In a webinar, product line manager Pascal Ta said that for an owner ordering a newbuilding today, supply and bunker vessels will be available on key VLCC routes, including on the longer leg from the US to Asia.

Ta said VLCCs sailing between the US and Asia would need between 12,000 cbm and 14,000 cbm of LNG bunkers to complete a round trip, with those on the West Africa to Asia route requiring 9,000 cbm to 10,000 cbm and Middle East to Far East trading ships 6,000 cbm to 8,000 cbm.

But he said the challenge with LNG is that it takes up more volume than conventional fuels and deciding where to site such a large volume of ­bunkers without losing cargo space can be an issue on a VLCC.

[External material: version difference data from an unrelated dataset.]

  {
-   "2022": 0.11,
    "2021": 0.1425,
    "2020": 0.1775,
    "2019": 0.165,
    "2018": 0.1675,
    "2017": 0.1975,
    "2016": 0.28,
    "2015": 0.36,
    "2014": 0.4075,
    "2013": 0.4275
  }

To date, tankers using LNG as a fuel are siting type-C bunker tanks on deck.

“The size is specific to customer requirements, which, in turn, depends on their intended trading pattern,” Rajalingam said, explaining that the placement is usually dictated by the yard design and the type depends on customer requirements or owner’s choice.

Technical limit

“Our VLCCs are type-C tanks and were chosen based on a joint study we conducted with class.”

But Ta suggested there may be a technical limit for on-deck tanks. As an alternative, GTT’s design envisages a membrane-type tank located in the cargo area between the two longitudinal bulkheads.

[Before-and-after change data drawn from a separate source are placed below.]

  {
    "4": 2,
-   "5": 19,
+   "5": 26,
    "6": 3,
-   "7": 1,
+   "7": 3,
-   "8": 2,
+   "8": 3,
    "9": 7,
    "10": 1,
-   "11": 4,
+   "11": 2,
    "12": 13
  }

VLCC charterers and owners target cargo capacity of 2.1m barrels of crude at 98% of the vessel’s filling level.

For ships fitted with 6,000-cbm or 9,000-cbm membrane LNG bunker tanks, it is possible to achieve this filling level without modifying the vessel, Ta said.

But for VLCCs requiring a 14,000-cbm membrane-type LNG bunker tank, the available cargo volume would be reduced to 2.06m barrels.

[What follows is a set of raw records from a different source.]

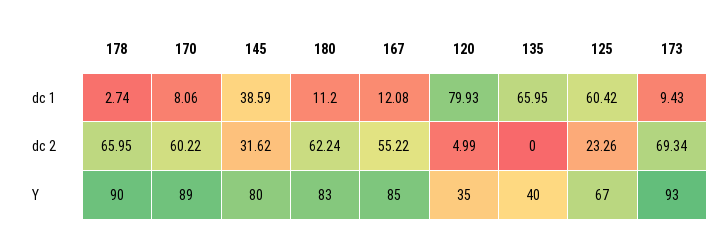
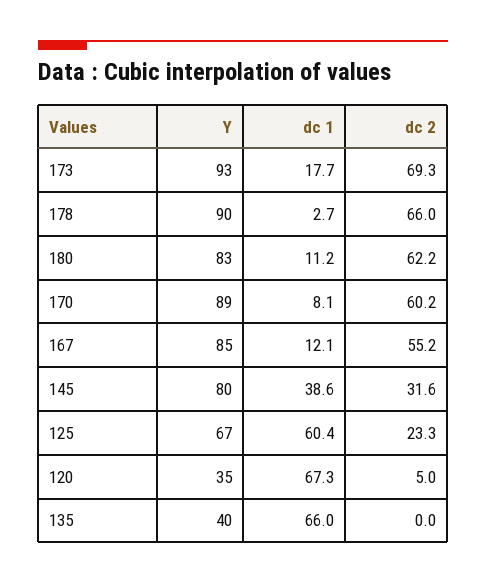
  {
    "178": {
      "dc 1": 2.74,
      "dc 2": 65.95,
      "Y": 90
    },
    "170": {
      "dc 1": 8.06,
      "dc 2": 60.22,
      "Y": 89
    },
    "145": {
      "dc 1": 38.59,
      "dc 2": 31.62,
      "Y": 80
    },
    "180": {
      "dc 1": 11.2,
      "dc 2": 62.24,
      "Y": 83
    },
    "167": {
      "dc 1": 12.08,
      "dc 2": 55.22,
      "Y": 85
    },
    "120": {
-     "dc 1": 79.93,
+     "dc 1": 67.3,
      "dc 2": 4.99,
      "Y": 35
    },
    "135": {
      "dc 1": 65.95,
      "dc 2": 0,
      "Y": 40
    },
    "125": {
      "dc 1": 60.42,
      "dc 2": 23.26,
      "Y": 67
    },
    "173": {
-     "dc 1": 9.43,
+     "dc 1": 17.7,
      "dc 2": 69.34,
      "Y": 93
    }
  }

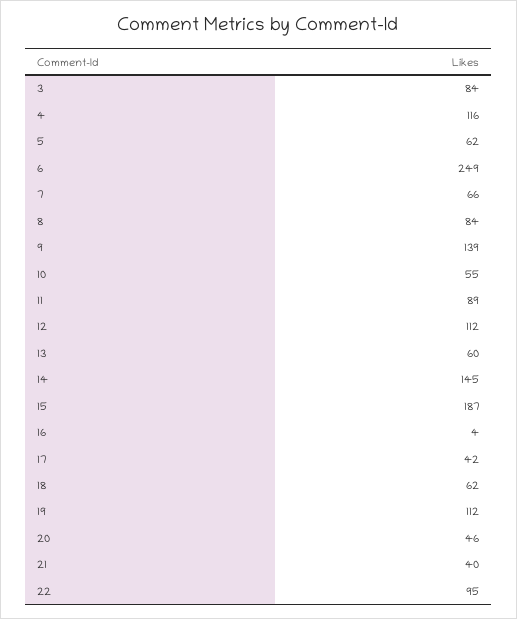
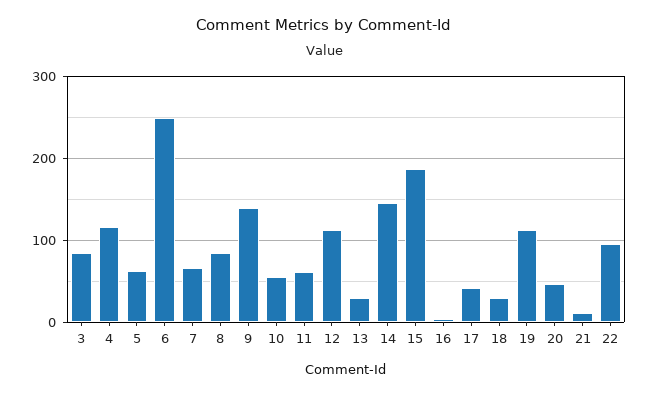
  {
    "3": 84,
    "4": 116,
    "5": 62,
    "6": 249,
    "7": 66,
    "8": 84,
    "9": 139,
    "10": 55,
-   "11": 89,
+   "11": 60,
    "12": 112,
-   "13": 60,
+   "13": 30,
    "14": 145,
    "15": 187,
    "16": 4,
    "17": 42,
-   "18": 62,
+   "18": 30,
    "19": 112,
    "20": 46,
-   "21": 40,
+   "21": 10,
    "22": 95
  }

To circumvent this problem and keep the cargo volume, Ta said the depth of the vessel could be increased, but to maintain the draught, deadweight would need to be saved by shedding some heavy fuel oil systems.

GTT has validated a design for this with Dalian Shipbuilding Industry Co and Lloyd’s Register, which has received approval in principle.

GTT product line manager Pascal Ta says membrane bunker tanks are a viable alternative for VLCCs. Photo: GTT

Whether an owner chooses type-C or membrane tanks, it faces paying a higher price for a dual-fuelled VLCC.

Rajalingam said that in two years, AET has seen the capital expenditure (capex) fall, encouraging a wider adoption of LNG than it had expected. Its VLCCs for Total are reported to be priced at slightly under $105m each.

“In general, an LNG dual-fuel VLCC might require an additional capex investment of around 10%, but that is soon outweighed by the economic advantage of burning LNG instead of fuel oil,” he added.

Ta said the current delivered costs are still high because LNG is an emerging market, but these will come down as more infrastructure and bunker vessels are rolled out.

Business case

He showed a business case for a VLCC equipped with a 14,000-cbm fuel tank.

When the cost of low-sulphur fuel oil is around $60 per barrel, the payback period on the additional capex for building an LNG-fuelled VLCC is 10 years. That falls to five years at $80 per barrel.

Ta admitted that oil at $40 per barrel makes the case for LNG more difficult, but he said there is room for improvement, as the cost of bunkering is expected to decrease.

“Most importantly, though, an LNG-powered vessel has a significantly lower carbon footprint and is viewed as the optimum transient fuel that will take us towards IMO 2050,” Rajalingam said. “We see a great opportunity for VLCCs and suezmax segments.”